> [WHAT THIS TASK INVOLVES] Return every line from the one with "73 167 41562" through the one with "328 489 8406", inclusive, exactly as it appears below.

> [RECORDS FOR THIS TASK]
%%
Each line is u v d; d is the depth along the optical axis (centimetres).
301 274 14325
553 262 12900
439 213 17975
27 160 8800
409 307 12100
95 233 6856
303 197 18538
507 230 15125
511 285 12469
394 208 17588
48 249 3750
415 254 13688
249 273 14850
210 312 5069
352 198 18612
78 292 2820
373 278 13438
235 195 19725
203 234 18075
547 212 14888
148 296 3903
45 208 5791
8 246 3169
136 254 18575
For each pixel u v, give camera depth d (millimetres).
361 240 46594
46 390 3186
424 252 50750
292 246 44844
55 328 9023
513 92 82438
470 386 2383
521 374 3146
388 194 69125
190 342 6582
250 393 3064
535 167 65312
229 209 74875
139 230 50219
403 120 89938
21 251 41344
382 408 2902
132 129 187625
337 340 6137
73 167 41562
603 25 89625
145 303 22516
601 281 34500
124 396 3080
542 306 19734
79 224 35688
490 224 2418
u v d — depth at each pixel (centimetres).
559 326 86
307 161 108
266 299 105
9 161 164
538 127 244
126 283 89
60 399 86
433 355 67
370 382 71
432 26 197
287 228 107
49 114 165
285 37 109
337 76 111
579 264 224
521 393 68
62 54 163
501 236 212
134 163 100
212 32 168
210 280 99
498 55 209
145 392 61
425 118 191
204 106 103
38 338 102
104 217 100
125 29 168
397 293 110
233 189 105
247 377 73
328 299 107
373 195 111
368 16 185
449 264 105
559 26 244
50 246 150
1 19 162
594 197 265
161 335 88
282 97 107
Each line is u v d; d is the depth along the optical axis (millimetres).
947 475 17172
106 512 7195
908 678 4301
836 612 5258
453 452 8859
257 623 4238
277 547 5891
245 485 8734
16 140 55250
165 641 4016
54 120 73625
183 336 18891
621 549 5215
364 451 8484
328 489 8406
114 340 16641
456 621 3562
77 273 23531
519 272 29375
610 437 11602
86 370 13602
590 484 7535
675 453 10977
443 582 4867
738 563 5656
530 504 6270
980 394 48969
%%
> [TASK RESPONSE]
73 167 41562
603 25 89625
145 303 22516
601 281 34500
124 396 3080
542 306 19734
79 224 35688
490 224 2418
u v d — depth at each pixel (centimetres).
559 326 86
307 161 108
266 299 105
9 161 164
538 127 244
126 283 89
60 399 86
433 355 67
370 382 71
432 26 197
287 228 107
49 114 165
285 37 109
337 76 111
579 264 224
521 393 68
62 54 163
501 236 212
134 163 100
212 32 168
210 280 99
498 55 209
145 392 61
425 118 191
204 106 103
38 338 102
104 217 100
125 29 168
397 293 110
233 189 105
247 377 73
328 299 107
373 195 111
368 16 185
449 264 105
559 26 244
50 246 150
1 19 162
594 197 265
161 335 88
282 97 107
Each line is u v d; d is the depth along the optical axis (millimetres).
947 475 17172
106 512 7195
908 678 4301
836 612 5258
453 452 8859
257 623 4238
277 547 5891
245 485 8734
16 140 55250
165 641 4016
54 120 73625
183 336 18891
621 549 5215
364 451 8484
328 489 8406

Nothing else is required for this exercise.